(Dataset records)
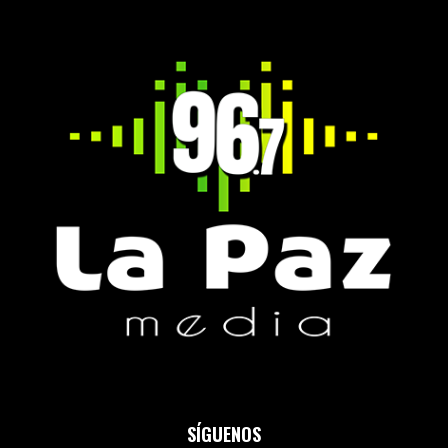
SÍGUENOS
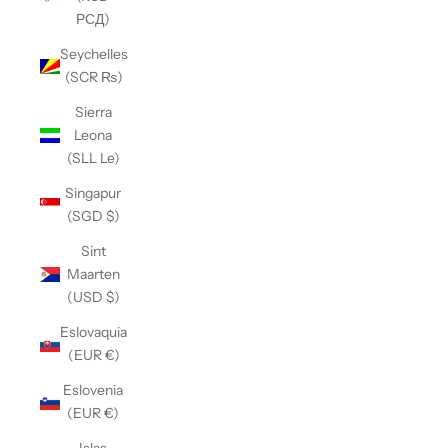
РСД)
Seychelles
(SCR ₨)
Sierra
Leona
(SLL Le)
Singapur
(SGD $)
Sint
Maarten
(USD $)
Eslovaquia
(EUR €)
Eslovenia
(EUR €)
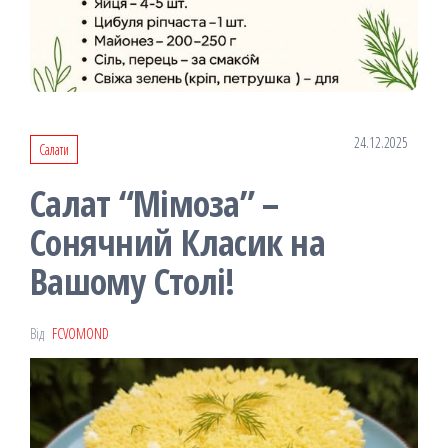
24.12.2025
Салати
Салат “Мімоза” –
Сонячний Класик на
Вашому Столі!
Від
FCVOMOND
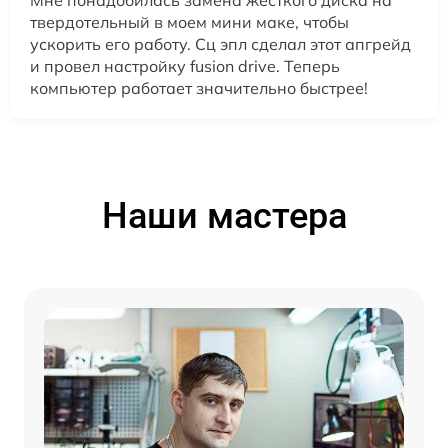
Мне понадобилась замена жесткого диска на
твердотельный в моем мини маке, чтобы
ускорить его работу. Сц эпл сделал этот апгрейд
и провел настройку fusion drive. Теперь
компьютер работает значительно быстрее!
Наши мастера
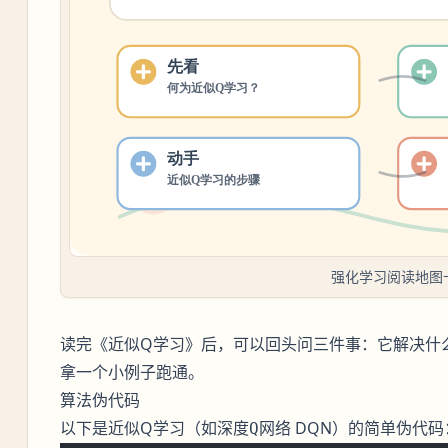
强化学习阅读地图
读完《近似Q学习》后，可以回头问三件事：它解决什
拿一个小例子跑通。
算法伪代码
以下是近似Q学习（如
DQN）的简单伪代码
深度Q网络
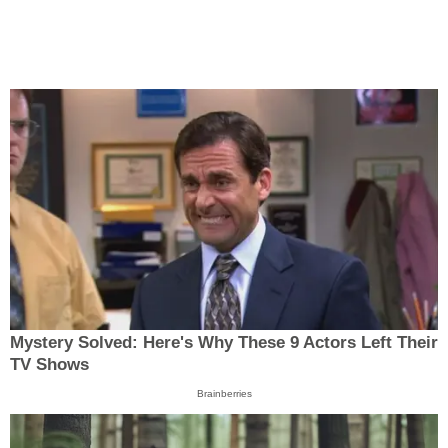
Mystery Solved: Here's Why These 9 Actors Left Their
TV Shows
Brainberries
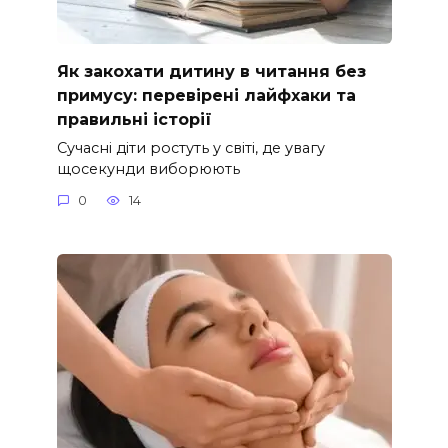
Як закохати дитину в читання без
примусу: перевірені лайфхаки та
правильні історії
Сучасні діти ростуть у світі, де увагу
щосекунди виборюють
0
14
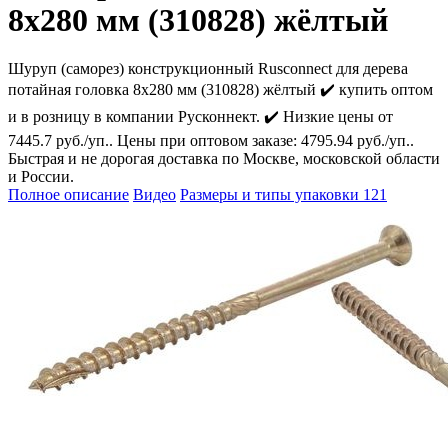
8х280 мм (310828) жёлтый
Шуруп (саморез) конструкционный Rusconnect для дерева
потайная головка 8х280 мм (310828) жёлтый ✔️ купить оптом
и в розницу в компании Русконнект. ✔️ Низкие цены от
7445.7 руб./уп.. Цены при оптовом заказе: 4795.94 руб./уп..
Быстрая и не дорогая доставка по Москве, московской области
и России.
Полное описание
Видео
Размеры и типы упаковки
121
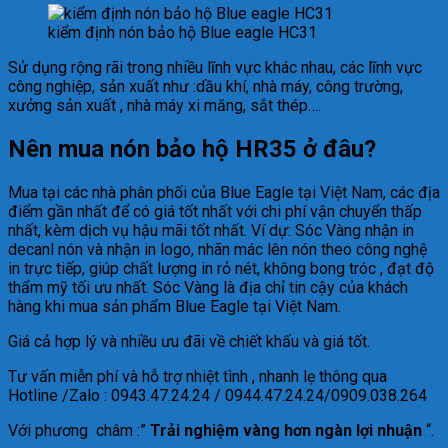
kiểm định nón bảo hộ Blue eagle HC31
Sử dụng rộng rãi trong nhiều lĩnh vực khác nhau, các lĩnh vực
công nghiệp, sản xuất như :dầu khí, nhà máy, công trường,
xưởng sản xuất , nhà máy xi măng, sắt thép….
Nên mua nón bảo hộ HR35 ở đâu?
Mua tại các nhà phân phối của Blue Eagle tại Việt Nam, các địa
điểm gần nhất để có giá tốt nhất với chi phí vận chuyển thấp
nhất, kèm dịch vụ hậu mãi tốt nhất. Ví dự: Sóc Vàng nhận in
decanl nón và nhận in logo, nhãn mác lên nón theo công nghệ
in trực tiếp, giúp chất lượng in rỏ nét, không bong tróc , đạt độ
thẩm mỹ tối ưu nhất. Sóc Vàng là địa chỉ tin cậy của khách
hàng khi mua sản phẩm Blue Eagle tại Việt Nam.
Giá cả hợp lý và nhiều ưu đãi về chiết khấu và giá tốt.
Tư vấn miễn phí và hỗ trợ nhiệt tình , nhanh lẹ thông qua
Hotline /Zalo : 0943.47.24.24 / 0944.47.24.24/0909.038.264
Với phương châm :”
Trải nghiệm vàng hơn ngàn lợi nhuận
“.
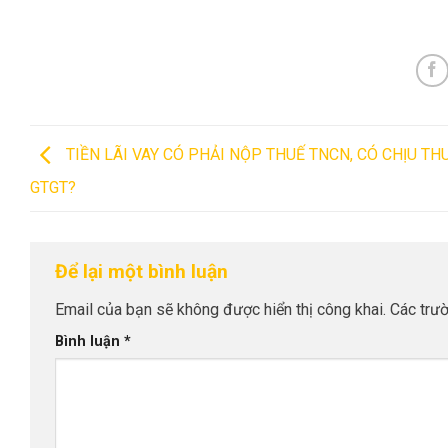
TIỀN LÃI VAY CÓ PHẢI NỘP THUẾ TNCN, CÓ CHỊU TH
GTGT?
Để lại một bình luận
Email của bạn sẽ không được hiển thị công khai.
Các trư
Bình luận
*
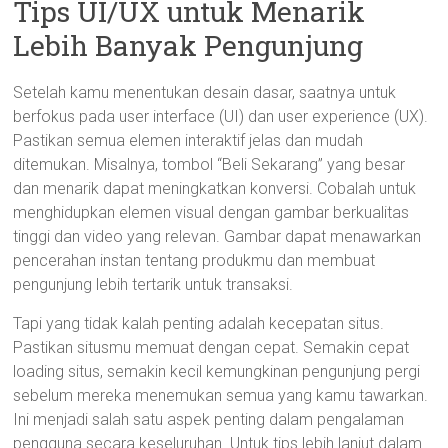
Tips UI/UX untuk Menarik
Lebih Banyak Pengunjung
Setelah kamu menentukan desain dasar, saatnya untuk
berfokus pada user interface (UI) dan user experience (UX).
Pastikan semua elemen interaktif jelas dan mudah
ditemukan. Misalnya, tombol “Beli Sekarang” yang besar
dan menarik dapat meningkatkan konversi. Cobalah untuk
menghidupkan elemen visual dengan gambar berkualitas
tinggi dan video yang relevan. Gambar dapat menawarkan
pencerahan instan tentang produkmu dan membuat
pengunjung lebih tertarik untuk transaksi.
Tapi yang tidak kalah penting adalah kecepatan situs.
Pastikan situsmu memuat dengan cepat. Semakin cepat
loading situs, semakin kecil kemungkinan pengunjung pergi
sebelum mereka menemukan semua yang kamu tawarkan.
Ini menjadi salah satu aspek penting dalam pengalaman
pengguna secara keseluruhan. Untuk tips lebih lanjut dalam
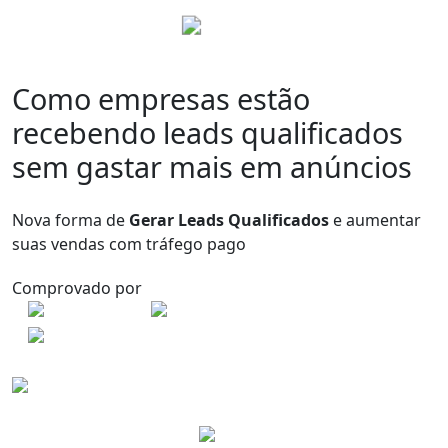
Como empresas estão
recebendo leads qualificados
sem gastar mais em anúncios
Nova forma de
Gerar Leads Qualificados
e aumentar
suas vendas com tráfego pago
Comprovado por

---

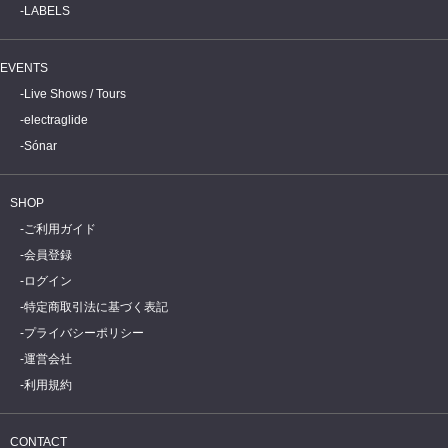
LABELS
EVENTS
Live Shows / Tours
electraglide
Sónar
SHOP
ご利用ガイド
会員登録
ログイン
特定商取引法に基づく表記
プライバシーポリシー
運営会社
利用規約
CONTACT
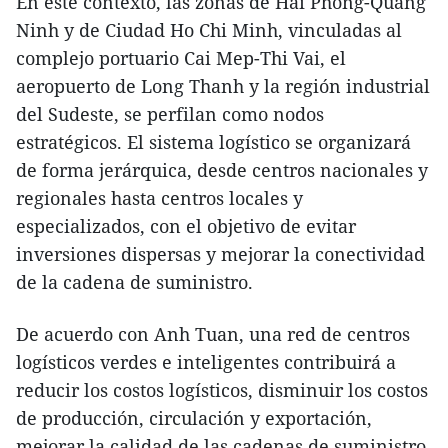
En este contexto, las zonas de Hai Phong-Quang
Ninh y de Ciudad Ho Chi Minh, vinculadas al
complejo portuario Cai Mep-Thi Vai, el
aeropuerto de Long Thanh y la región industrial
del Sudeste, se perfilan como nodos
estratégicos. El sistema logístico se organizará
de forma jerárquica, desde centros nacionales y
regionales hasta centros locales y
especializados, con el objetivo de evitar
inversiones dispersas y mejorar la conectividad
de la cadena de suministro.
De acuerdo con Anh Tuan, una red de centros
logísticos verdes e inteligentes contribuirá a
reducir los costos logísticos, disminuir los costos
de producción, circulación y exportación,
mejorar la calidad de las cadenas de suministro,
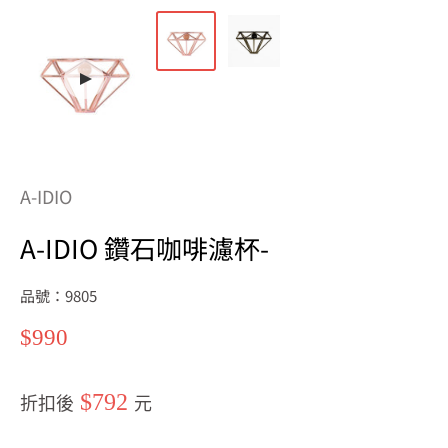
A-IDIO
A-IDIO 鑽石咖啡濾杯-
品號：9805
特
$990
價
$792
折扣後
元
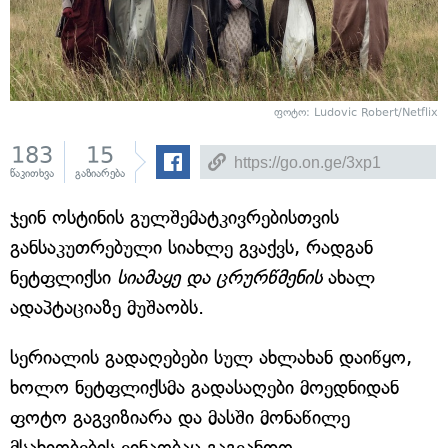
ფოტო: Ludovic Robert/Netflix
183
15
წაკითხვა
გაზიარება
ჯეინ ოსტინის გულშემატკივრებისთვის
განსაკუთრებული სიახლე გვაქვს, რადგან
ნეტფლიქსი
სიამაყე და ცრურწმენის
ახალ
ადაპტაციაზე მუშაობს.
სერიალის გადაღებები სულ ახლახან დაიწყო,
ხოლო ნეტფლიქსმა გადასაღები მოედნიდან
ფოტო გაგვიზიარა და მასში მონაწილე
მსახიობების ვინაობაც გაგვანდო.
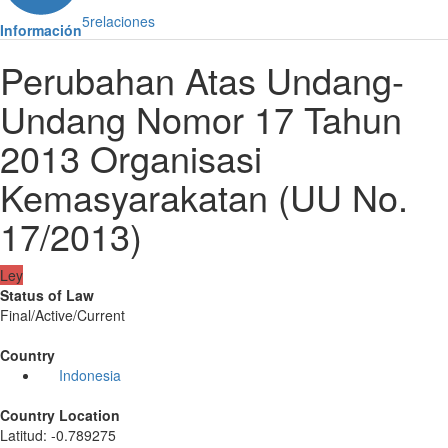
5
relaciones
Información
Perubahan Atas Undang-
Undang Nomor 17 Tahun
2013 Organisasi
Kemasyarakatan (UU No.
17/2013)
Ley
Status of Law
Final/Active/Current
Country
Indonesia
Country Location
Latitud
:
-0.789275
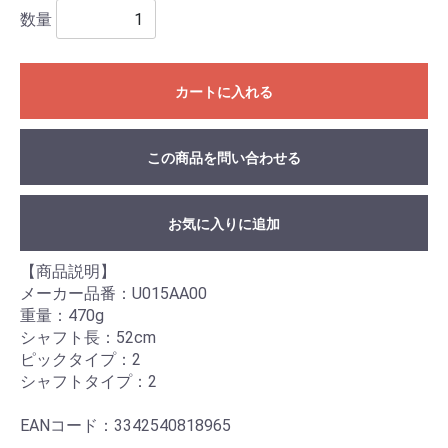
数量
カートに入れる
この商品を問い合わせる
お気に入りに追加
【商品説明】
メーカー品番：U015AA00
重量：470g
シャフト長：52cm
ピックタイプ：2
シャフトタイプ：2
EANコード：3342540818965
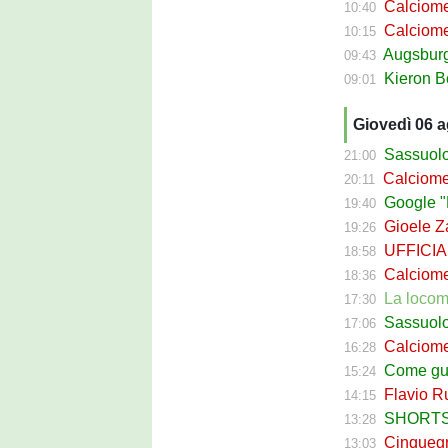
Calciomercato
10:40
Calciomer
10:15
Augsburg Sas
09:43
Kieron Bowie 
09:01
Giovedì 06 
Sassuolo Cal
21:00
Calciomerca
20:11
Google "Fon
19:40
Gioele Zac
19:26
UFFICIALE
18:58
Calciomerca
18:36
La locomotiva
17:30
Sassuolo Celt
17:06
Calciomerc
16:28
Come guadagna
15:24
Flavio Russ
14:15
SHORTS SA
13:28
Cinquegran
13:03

**Exercise brief**: Within the data above, repeat exactly the lines from the one bearing "Sử dụng rộng" through the one bearing "berfokus pada user". Include no pictures and nothing else.

**Exercise answer**:
Sử dụng rộng rãi trong nhiều lĩnh vực khác nhau, các lĩnh vực
công nghiệp, sản xuất như :dầu khí, nhà máy, công trường,
xưởng sản xuất , nhà máy xi măng, sắt thép….
Nên mua nón bảo hộ HR35 ở đâu?
Mua tại các nhà phân phối của Blue Eagle tại Việt Nam, các địa
điểm gần nhất để có giá tốt nhất với chi phí vận chuyển thấp
nhất, kèm dịch vụ hậu mãi tốt nhất. Ví dự: Sóc Vàng nhận in
decanl nón và nhận in logo, nhãn mác lên nón theo công nghệ
in trực tiếp, giúp chất lượng in rỏ nét, không bong tróc , đạt độ
thẩm mỹ tối ưu nhất. Sóc Vàng là địa chỉ tin cậy của khách
hàng khi mua sản phẩm Blue Eagle tại Việt Nam.
Giá cả hợp lý và nhiều ưu đãi về chiết khấu và giá tốt.
Tư vấn miễn phí và hỗ trợ nhiệt tình , nhanh lẹ thông qua
Hotline /Zalo : 0943.47.24.24 / 0944.47.24.24/0909.038.264
Với phương châm :”
Trải nghiệm vàng hơn ngàn lợi nhuận
“.
TIỀN LÃI VAY CÓ PHẢI NỘP THUẾ TNCN, CÓ CHỊU TH
GTGT?
Để lại một bình luận
Email của bạn sẽ không được hiển thị công khai.
Các trư
Bình luận
*
Tips UI/UX untuk Menarik
Lebih Banyak Pengunjung
Setelah kamu menentukan desain dasar, saatnya untuk
berfokus pada user interface (UI) dan user experience (UX).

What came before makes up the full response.